All told, Israel's 697-day annihilation and siege of Gaza have killed at least 63,633 Palestinians—most of them women and children—while wounding more than 160,900 others and leaving thousands more missing and presumed dead and buried beneath rubble. Experts say the actual number of Palestinians killed by Israeli forces is likely far higher than the official GHM figures.
Israel's conduct in the war and Israeli leaders' statements of intent to destroy Gaza and its people are the subject of an ongoing International Court of Justice (ICJ) genocide case. On Monday, the International Association of Genocide Scholars (IAGS) joined the growing number of groups and individuals calling Israel's war on Gaza a genocide.
Israeli Prime Minister Benjamin Netanyahu and former Defense Minister Yoav Gallant are also fugitives from the International Criminal Court, which last year issued arrest warrants accusing the pair of crimes against humanity and war crimes, including murder and forced starvation.
Two more Palestinian journalists were also killed by Israel forces on Tuesday. Eman Al-Zamli was reportedly killed by IDF drone fire while fetching drinking water near the Hamad City neighborhood, north of Khan Younis. Rasmi Salem of the Manara Media Company was killed in an IDF strike on Abu al-Amin Street near al-Jalaa Square in Gaza City.

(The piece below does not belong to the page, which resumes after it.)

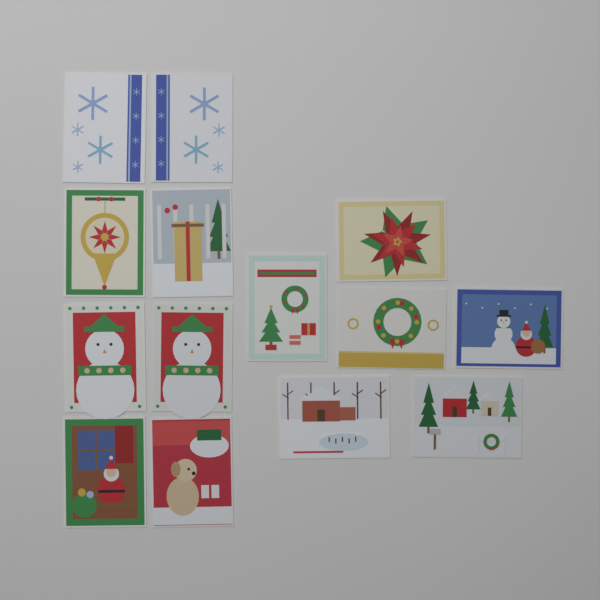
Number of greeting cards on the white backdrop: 14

According to Reporters Without Borders (RSF), the International Federation of Journalists (IFJ), United Nations experts, and Gaza officials, between 210 and 275 Palestinian media workers have been killed by IDF bombs and bullets since October 2023.
On Sunday, dozens of Lebanese journalists and others rallied in Beirut's Martyrs' Square for a sit-in protest to express solidarity with Palestinian colleagues killed by Israeli forces in Gaza.

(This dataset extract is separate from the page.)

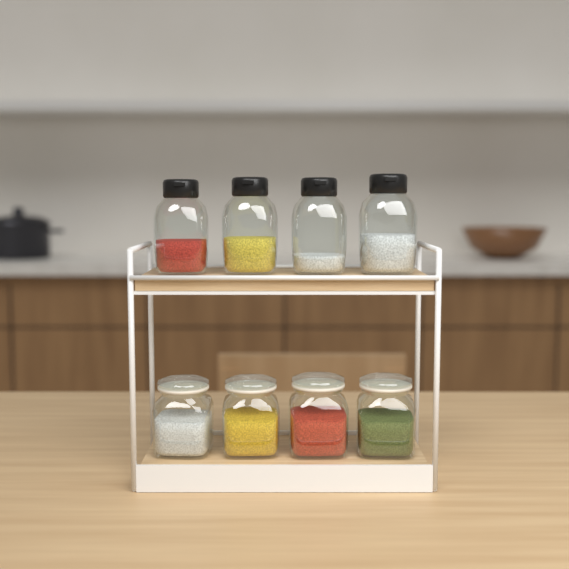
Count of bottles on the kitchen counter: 4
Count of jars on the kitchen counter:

"Journalists are being killed in Gaza because they show the world what they see with their own eyes," Walid Kilani, Hamas' media official in Lebanon, told the demonstrators, according to L'Orient Today.
The Beirut rally followed a Saturday silent protest march for slain Palestinian journalists held in the Swedish cities of Stockholm and Göteborg, and an open call by more than 200 advocacy groups, media outlets, and journalists for Israel to let foreign reporters into Gaza.
"At the rate journalists are being killed in Gaza by the Israeli army, there will soon be no one left to keep you informed," said RSF.